• **Instructions to follow**: Please render the listing below as a numbered list, from its beginning through the line containing "Is the sum of 'Ireland", and omit the blank lines.

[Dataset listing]

BEGIN

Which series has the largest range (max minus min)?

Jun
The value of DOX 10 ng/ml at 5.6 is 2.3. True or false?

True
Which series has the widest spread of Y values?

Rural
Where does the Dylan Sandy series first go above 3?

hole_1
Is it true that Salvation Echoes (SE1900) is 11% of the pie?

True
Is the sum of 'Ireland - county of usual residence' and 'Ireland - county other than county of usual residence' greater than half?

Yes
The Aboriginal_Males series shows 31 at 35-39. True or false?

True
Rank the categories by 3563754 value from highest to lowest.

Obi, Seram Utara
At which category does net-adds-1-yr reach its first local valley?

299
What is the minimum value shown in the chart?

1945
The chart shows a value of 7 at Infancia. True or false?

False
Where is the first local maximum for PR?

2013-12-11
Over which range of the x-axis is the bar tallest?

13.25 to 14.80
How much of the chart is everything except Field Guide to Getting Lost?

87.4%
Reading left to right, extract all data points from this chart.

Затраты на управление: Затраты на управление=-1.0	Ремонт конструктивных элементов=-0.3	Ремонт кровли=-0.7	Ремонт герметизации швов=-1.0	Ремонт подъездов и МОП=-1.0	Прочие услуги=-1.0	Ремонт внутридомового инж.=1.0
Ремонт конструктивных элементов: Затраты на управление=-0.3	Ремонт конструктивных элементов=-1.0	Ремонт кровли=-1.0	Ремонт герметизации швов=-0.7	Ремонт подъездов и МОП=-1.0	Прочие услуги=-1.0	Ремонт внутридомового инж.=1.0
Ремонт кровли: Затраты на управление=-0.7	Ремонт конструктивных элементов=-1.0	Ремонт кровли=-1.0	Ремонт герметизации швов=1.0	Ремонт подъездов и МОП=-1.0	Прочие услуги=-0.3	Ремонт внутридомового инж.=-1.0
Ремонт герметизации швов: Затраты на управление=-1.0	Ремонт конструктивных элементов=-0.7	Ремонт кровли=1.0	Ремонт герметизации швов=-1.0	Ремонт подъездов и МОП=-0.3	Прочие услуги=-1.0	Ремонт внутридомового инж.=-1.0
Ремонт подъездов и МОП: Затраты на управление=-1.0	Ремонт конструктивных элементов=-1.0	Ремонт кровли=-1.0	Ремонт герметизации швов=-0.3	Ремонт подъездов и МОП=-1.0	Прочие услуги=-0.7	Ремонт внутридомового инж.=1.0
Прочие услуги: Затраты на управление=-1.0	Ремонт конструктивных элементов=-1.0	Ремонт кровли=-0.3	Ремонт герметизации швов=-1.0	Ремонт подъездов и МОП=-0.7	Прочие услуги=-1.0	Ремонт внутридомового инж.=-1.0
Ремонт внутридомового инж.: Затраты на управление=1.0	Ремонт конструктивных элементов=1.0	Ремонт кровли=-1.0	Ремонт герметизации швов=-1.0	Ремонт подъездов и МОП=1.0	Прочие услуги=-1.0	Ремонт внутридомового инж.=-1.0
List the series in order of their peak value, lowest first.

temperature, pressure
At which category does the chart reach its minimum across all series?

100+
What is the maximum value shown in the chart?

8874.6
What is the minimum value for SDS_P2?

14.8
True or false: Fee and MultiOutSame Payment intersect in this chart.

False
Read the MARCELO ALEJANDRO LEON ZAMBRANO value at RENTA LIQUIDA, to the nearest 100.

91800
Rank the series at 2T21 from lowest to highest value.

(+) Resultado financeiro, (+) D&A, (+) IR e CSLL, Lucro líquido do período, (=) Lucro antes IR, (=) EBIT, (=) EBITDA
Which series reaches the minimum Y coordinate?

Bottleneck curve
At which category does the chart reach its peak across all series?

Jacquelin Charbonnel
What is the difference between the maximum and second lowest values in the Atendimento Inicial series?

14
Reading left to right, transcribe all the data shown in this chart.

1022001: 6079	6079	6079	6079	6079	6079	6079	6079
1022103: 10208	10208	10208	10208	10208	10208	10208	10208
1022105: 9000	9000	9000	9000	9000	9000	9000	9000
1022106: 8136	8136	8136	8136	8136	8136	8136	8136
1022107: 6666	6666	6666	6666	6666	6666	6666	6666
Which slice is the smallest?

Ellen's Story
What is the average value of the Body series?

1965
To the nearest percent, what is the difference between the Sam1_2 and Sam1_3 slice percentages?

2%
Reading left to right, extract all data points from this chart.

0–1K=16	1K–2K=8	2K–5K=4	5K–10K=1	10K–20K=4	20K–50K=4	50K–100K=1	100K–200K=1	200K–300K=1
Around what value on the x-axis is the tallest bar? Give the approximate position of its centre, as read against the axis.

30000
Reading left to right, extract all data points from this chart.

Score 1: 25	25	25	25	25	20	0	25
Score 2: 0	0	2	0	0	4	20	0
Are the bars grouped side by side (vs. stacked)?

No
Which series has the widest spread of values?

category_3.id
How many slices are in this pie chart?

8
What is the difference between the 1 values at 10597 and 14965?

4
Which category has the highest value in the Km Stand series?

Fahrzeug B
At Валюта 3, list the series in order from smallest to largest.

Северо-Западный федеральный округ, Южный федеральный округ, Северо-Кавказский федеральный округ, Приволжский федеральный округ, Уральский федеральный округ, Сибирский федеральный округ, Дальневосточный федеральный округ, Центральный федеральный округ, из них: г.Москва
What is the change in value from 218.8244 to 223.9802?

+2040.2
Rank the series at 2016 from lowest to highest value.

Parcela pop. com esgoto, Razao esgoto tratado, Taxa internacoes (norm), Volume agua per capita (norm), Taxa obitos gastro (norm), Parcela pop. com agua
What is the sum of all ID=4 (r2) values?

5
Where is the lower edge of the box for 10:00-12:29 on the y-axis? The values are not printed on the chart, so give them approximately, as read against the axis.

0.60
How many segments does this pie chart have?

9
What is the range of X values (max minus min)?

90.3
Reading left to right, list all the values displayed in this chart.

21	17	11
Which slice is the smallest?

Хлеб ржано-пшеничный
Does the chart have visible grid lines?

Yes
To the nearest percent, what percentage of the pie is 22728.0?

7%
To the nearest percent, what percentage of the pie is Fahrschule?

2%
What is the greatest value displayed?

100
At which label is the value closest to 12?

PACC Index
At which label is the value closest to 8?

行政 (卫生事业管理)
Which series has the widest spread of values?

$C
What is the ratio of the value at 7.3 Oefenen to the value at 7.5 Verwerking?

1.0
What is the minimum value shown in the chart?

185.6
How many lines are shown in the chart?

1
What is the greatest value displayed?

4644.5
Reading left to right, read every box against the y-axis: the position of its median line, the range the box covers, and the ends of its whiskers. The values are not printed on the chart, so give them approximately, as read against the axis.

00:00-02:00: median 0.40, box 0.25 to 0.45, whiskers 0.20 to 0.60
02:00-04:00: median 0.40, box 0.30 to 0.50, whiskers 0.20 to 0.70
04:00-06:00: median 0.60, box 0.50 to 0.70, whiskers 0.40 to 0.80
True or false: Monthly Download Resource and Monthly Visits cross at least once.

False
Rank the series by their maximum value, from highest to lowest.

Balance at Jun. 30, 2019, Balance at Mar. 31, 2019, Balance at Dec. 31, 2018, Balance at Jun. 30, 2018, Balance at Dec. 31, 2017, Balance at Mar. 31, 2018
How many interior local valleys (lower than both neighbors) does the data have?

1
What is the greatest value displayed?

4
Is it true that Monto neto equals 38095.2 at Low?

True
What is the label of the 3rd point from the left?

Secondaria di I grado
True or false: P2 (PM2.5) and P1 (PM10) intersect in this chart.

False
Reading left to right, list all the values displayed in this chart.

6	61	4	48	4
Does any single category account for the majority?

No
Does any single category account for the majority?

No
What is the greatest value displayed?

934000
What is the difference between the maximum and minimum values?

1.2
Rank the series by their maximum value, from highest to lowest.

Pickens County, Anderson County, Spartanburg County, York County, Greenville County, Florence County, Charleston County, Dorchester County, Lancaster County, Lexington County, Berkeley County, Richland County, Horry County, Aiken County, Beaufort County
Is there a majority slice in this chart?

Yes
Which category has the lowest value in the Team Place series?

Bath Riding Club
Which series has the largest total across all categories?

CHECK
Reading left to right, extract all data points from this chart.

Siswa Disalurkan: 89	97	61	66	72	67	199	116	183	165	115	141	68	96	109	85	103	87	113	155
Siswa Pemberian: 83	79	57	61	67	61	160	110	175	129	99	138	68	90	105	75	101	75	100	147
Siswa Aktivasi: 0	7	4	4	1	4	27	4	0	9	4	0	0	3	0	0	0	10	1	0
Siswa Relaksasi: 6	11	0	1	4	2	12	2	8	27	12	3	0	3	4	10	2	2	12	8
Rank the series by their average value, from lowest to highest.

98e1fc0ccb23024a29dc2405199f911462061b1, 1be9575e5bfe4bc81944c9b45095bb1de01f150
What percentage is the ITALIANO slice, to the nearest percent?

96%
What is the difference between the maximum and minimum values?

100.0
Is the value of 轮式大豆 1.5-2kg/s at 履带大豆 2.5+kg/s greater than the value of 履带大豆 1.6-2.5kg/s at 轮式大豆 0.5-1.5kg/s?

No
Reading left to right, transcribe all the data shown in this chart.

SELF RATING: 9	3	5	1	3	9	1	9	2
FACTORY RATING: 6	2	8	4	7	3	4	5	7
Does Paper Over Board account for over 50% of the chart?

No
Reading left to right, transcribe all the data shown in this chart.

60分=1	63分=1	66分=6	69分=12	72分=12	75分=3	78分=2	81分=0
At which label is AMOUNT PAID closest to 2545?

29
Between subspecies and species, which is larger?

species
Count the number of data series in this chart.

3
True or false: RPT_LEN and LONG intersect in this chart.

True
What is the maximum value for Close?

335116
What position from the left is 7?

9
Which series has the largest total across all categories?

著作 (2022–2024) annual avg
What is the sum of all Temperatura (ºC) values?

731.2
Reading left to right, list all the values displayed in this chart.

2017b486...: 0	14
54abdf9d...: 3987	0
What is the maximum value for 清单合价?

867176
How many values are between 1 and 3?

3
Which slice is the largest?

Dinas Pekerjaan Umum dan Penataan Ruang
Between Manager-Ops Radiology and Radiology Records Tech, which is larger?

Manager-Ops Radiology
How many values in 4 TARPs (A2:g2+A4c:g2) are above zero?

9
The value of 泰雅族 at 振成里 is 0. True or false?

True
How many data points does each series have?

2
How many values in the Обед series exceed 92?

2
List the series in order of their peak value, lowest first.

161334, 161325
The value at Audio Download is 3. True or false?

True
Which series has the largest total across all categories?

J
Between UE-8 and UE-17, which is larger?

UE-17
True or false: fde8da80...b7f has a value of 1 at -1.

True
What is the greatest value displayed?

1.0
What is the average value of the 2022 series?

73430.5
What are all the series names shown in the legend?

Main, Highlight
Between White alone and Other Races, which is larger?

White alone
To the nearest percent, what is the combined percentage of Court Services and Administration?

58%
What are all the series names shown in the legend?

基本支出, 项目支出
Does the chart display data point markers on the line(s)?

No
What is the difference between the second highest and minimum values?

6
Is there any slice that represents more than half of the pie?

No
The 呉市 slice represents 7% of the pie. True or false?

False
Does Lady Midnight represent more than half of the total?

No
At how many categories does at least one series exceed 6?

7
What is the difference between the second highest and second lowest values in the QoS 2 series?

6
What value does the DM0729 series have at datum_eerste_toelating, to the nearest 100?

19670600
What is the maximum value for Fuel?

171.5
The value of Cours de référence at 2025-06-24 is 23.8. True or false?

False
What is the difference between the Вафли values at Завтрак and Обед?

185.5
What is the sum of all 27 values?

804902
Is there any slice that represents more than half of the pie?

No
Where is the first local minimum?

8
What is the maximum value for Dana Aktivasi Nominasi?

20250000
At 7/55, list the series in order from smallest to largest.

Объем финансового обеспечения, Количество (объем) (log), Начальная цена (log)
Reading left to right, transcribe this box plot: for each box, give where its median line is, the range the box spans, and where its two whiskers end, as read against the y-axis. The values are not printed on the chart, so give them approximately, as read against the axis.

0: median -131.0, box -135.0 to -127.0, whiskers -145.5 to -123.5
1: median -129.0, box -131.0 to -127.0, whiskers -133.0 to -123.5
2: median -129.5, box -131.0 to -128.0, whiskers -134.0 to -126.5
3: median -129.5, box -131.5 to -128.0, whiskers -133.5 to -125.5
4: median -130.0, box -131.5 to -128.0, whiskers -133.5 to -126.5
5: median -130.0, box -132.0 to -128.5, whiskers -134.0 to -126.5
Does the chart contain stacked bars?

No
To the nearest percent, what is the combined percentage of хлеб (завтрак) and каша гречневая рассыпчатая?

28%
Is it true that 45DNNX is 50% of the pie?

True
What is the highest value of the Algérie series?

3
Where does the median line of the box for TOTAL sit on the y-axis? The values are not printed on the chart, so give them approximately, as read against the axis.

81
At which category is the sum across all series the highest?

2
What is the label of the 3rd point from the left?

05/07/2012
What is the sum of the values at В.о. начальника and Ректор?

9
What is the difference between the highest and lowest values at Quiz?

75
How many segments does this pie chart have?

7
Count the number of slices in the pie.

END

• **Reply**:
1. Which series has the largest range (max minus min)?
2. Jun
3. The value of DOX 10 ng/ml at 5.6 is 2.3. True or false?
4. True
5. Which series has the widest spread of Y values?
6. Rural
7. Where does the Dylan Sandy series first go above 3?
8. hole_1
9. Is it true that Salvation Echoes (SE1900) is 11% of the pie?
10. True
11. Is the sum of 'Ireland - county of usual residence' and 'Ireland - county other than county of usual residence' greater than half?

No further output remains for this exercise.